When talking with people in the community, the word Ebola usually brings one of two reactions – fear or uncertainty as to what exactly it is. Ebola has made headlines in the news during the past few months, both controversial and in tribute to those who have volunteered to care for the ill. As of Oct. 29, 2014 the number of confirmed Ebola cases reported by the Center for Disease Control (CDC) was 7,702 world-wide with 4,941 deaths. The majority of cases have been in the West African countries of Liberia, Guinea and Sierra Leone. In these countries, children are left orphans, parents childless and complete families eliminated.
Ebola is a devastating disease that is spread through direct contact with body fluids – saliva, blood, semen, breast milk, urine, mucus, sweat, vomit or feces. According to the CDC, it is not spread through coughing or sneezing or through casual contact. The period of possible contamination is 21 days from the time of exposure. There is no proven vaccination for the virus although there are several being tested.
Recently, five people in Southern Indiana were being observed for the disease following possible contact with a Texas nurse who cared for the first Ebola-diagnosed case in the United States and has since tested positive for the virus herself. The period of observation expired around Nov. 4, 2014.
What does this have to do with you and me, sitting in the Midwest town of Huntington, Ind. who have never traveled to West Africa or been in contact with someone who has Ebola? In the middle of September, the American people were told that in the unlikely event Ebola would reach our shores, we are prepared as a nation to handle the virus. Ebola came to Texas on Sept. 30, and we were not prepared. Subsequently, two more cases were diagnosed in nurses caring for the first patient. In nursing, I have learned never to say never. There is always the possibility.
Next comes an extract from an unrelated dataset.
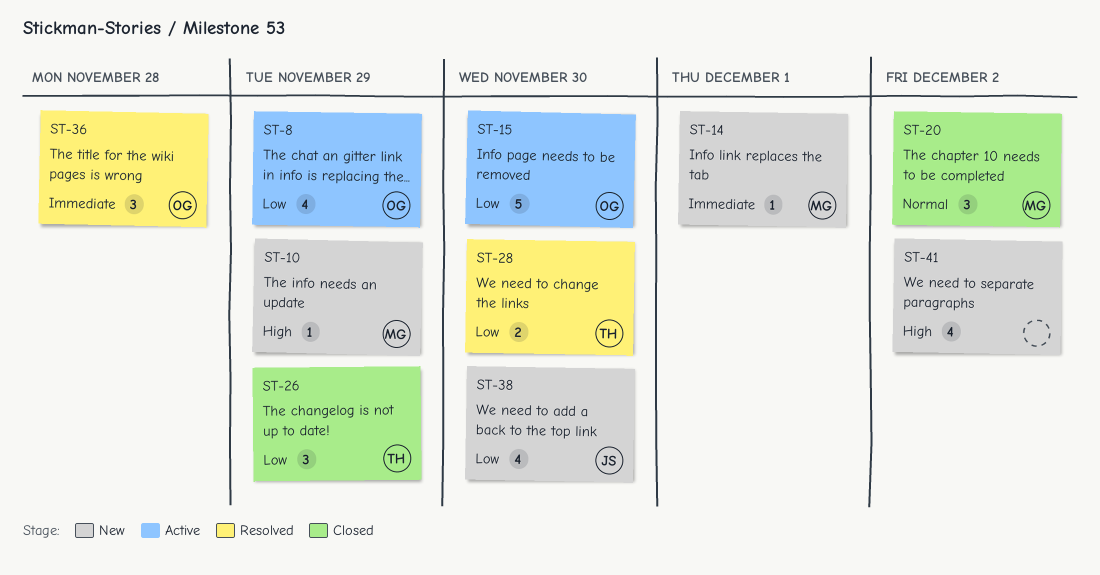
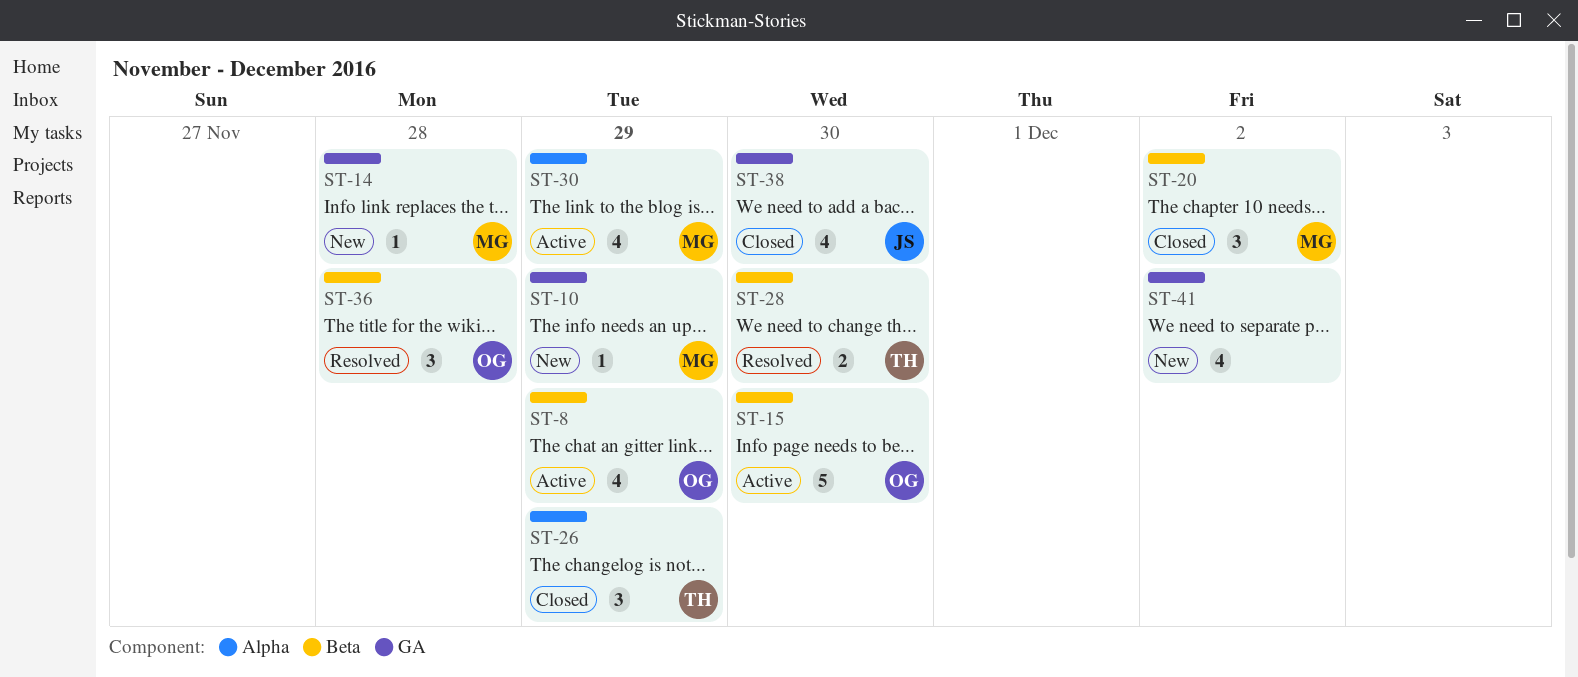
ST-14, due: Dec 1 -> Nov 28
ST-30: none -> present
ST-38, status: New -> Closed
We need to be vigilant yet not panic.
One of the best ways to prevent the spread of any type of bacterial or viral infection is very simple – good hand washing.
Probably the most controversial issue associated with the virus is whether a 21-day quarantine should be imposed on persons who have been in direct contact with the virus. Because of the devastating effects of the virus (over 50 perent who contract the disease, die), it is a small price to pay to ensure it does not spread. We are going into the flu season and one of the first symptoms to appear for both Ebola and flu is a fever. I do believe it is better to err on the side of caution than regret later.
We need to pray for the people of Guinea, Sierra Leone and Liberia. Pray for God to give wisdom in helping to stop this deadly virus and to protect and bless those who are working with the ill in these countries.